Gruyères is 810 m above sea level, 4.5 km south-south-east of the district capital Bulle. The historical town is placed on top of an isolated hill north of the alps, in the foothills of mount Molèson . It is also the location where the Saane river (French name: Sarine) leaves the Fribourg alps. Long famous for it's cheese it is also home to a notable castle with wonderful baroque style interiors.
The Castle of Gruyères located in the medieval town of Gruyères, Fribourg, is one of the most famous in Switzerland. The castle, constructed in the 13th century, was home to a long succession of Gruyères counts. The end of the 15th century stands out as the golden age in the history of the counts. In 1476, count Louis took part in the Burgundy war on the Confederate side. Following this deed of valor, modernization works were undertaken. The adjustment of the esplanade with its chapel, the spiral staircase in the courtyard and the transformation of the main building date to this period. The castle lost it's fortress appearance to become a stately residence. The baroque interiors are reminiscent of the time the bailiffs sent by Fribourg resided there.

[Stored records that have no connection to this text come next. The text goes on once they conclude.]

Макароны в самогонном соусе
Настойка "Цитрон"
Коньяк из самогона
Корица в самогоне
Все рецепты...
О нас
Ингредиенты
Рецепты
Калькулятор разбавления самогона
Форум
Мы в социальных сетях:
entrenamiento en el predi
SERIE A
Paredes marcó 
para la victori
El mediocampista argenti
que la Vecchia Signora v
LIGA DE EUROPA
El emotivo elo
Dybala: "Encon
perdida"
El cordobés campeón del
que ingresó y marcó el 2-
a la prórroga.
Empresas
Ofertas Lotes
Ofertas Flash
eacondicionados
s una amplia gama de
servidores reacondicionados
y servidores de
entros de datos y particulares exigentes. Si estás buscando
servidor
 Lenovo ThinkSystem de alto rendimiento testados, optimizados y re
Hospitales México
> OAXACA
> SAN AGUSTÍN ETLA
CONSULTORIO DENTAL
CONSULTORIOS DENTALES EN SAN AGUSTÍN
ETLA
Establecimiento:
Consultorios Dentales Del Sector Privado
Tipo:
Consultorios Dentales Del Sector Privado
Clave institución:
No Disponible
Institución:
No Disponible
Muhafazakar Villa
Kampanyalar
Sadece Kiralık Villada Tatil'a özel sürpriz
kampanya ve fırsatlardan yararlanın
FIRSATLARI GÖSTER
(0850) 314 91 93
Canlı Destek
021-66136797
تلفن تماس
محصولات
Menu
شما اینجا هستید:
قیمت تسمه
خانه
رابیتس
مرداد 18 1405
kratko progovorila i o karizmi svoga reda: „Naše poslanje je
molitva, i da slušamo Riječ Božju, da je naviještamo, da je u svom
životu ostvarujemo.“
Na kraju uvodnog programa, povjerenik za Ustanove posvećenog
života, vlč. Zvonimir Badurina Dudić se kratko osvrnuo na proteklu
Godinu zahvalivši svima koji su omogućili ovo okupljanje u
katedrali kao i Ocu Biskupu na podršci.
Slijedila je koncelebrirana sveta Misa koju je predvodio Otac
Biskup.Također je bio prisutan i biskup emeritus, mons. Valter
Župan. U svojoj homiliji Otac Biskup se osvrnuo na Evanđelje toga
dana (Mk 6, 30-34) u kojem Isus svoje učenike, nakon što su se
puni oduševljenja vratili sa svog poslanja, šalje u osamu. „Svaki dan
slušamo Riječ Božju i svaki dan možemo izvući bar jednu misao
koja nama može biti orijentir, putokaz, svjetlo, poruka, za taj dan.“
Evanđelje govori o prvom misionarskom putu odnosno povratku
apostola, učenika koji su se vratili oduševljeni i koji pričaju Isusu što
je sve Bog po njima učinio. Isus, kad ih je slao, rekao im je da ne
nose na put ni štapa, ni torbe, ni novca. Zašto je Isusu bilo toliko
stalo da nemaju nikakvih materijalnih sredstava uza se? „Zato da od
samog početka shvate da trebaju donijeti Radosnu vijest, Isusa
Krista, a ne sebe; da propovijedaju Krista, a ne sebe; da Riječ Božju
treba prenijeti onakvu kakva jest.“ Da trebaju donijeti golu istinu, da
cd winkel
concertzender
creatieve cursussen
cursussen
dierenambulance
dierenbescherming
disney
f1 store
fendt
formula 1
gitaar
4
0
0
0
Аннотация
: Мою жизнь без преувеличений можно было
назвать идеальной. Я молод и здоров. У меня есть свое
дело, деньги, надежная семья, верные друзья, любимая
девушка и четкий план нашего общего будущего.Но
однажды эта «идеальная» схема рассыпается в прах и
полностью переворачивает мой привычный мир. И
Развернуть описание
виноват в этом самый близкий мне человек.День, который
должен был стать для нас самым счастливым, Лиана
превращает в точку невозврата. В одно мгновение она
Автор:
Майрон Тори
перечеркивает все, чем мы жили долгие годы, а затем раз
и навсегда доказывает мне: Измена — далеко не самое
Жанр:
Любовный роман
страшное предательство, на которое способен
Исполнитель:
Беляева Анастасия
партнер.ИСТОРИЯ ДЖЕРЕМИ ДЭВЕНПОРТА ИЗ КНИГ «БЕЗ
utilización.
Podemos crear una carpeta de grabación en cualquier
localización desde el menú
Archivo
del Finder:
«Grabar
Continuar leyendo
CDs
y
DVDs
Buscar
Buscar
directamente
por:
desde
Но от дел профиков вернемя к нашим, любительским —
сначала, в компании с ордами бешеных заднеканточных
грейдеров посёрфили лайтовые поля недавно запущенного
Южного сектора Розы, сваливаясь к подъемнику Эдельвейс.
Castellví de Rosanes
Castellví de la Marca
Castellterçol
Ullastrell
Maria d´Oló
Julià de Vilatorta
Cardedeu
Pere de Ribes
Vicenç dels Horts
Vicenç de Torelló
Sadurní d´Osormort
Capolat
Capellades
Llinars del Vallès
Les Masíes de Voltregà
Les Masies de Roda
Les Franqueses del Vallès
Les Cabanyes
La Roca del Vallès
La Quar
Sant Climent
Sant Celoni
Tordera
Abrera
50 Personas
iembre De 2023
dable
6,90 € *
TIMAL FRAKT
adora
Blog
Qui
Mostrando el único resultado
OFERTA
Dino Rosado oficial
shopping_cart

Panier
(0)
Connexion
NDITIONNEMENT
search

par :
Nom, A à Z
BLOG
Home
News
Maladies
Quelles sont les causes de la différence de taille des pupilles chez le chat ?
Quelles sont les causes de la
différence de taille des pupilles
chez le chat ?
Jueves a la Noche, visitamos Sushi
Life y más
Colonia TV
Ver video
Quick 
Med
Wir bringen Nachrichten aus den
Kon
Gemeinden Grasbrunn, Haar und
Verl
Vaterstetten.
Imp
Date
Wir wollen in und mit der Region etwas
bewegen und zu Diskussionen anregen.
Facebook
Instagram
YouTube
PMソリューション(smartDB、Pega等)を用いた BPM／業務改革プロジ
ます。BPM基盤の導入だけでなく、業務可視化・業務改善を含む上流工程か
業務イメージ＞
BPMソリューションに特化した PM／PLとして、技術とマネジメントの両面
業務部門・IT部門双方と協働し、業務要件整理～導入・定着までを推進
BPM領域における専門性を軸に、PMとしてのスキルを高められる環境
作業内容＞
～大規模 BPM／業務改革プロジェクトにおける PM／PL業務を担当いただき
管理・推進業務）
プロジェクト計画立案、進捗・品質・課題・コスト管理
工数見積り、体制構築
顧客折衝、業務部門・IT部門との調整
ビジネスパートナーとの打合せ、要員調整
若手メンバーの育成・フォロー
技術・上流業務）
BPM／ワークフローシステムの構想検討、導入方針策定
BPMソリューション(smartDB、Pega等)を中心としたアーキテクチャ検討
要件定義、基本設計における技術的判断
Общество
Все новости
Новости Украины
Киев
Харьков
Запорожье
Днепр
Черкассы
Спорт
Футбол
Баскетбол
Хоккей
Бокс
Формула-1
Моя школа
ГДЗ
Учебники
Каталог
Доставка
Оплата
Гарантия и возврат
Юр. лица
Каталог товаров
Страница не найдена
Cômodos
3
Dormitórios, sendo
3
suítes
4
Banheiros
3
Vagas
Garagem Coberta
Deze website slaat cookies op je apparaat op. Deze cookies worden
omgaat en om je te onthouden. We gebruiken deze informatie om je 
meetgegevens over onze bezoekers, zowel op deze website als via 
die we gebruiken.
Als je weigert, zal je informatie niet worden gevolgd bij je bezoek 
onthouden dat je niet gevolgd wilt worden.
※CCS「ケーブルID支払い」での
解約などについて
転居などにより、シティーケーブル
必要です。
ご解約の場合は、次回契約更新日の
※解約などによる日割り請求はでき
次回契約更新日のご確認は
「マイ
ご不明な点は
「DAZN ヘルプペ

The Castle was decimated by a fire in 1493 which destroyed virtually everything except the dungeons. Michel, the last count, ran up huge debts reconstructing the living quarters in Savoyard style and then fled, leaving his creditors – the governments of Fribourg and Bern – to divide up his lands between them.
A rich Geneva dynasty, the Bovy and Balland families, bought the castle in 1848 and supported a number of artists in residence, including the French landscape painter Corot, before the cantonal government of Fribourg assumed control in 1938. The Castle was made into a museum and opened to the public. Since 1993, a foundation ensures the conservation as well as the highlighting of the building and the art collection.